Many of these conditions develop gradually from aging, repetitive stress, or inactivity rather than from a single injury. Maintaining core strength, staying physically active, and avoiding prolonged static postures are among the most effective ways to keep your spine healthy over time.
The Figurative Meaning
The word “backbone” has been used to describe the physical spine since the early 1300s. By 1843, English speakers were using it metaphorically to describe someone’s inner resolve. Telling someone to “grow a backbone” or saying a person “has backbone” means they show firmness, courage, and the willingness to assert themselves.
The metaphor is intuitive. Just as the physical spine holds the body upright and gives it structure, figurative backbone holds a person steady under social or emotional pressure. Without it, you collapse.
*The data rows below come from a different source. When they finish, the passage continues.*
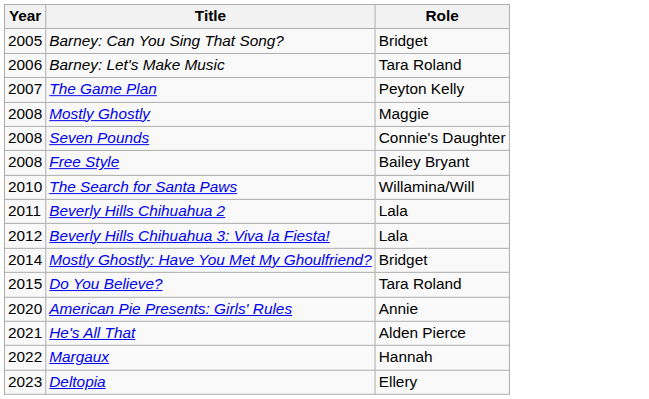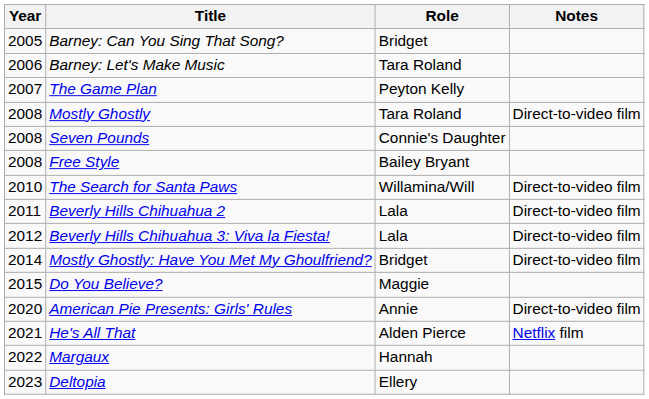+ column: Notes | Direct-to-video film | Direct-to-video film | Direct-to-video film | Direct-to-video film | Direct-to-video film | Direct-to-video film | Netflix film
Mostly Ghostly | Role: Maggie -> Tara Roland
Do You Believe? | Role: Tara Roland -> Maggie
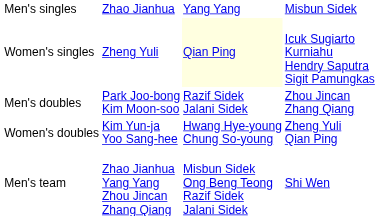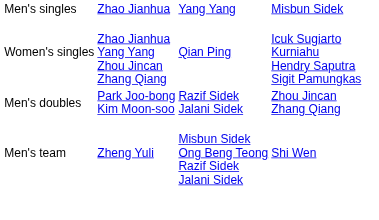Women's singles | column 2: Zheng Yuli -> Zhao Jianhua Yang Yang Zhou Jincan Zhang Qiang
Women's singles | column 3: lightyellow background -> no background
- row: Women's doubles | Kim Yun-ja Yoo Sang-hee | Hwang Hye-young Chung So-young | Zheng Yuli Qian Ping
Men's team | column 2: Zhao Jianhua Yang Yang Zhou Jincan Zhang Qiang -> Zheng Yuli
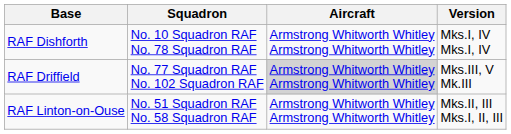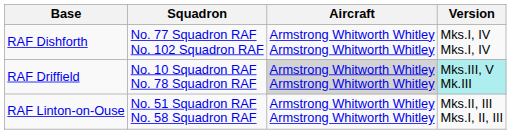RAF Dishforth | Squadron: No. 10 Squadron RAF No. 78 Squadron RAF -> No. 77 Squadron RAF No. 102 Squadron RAF
RAF Driffield | Squadron: No. 77 Squadron RAF No. 102 Squadron RAF -> No. 10 Squadron RAF No. 78 Squadron RAF
RAF Driffield | Version: no background -> paleturquoise background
Psychology frames this quality as assertiveness: the ability to express your needs, opinions, and boundaries directly and respectfully without trampling on others. Researchers describe assertiveness not just as a communication skill but as a broader exercise of personal agency, shaping your behavior, emotional responses, and mindset in pursuit of what matters to you.
Modern frameworks break assertiveness into several dimensions. Speaking up means saying what you want and how you feel, even when your instinct is to avoid conflict. Jumping in means taking action on something you need to do, even when you don’t feel motivated. Emotional assertiveness involves responding to suffering, your own or someone else’s, with compassion rather than indifference. And mental assertiveness means keeping perspective and softening harsh self-judgments when life gets difficult. Together, these dimensions paint a richer picture of what “having a backbone” really looks like in daily life: not just stubbornness or aggression, but a steady, deliberate way of showing up.
Why the Backbone Defines an Entire Group of Animals
In biology, having a backbone is the single trait that separates vertebrates from invertebrates. Vertebrates belong to a larger group called chordates, all of which possess a flexible rod called a notochord during some stage of development. In vertebrates, the notochord is replaced by a bony or cartilaginous vertebral column. This adaptation gave vertebrates a rigid internal frame to support larger body sizes, protect the central nervous system, and anchor powerful muscles for movement.
The earliest known vertebrates appear in the fossil record from the Lower Cambrian period, over 500 million years ago. Fossils discovered in China’s Chengjiang formation show small, fish-like creatures with V-shaped muscle segments, gill structures, and a notochord. These ancient animals were jawless and only a few centimeters long, but they carried the defining feature that would eventually be shared by fish, amphibians, reptiles, birds, and mammals, including humans.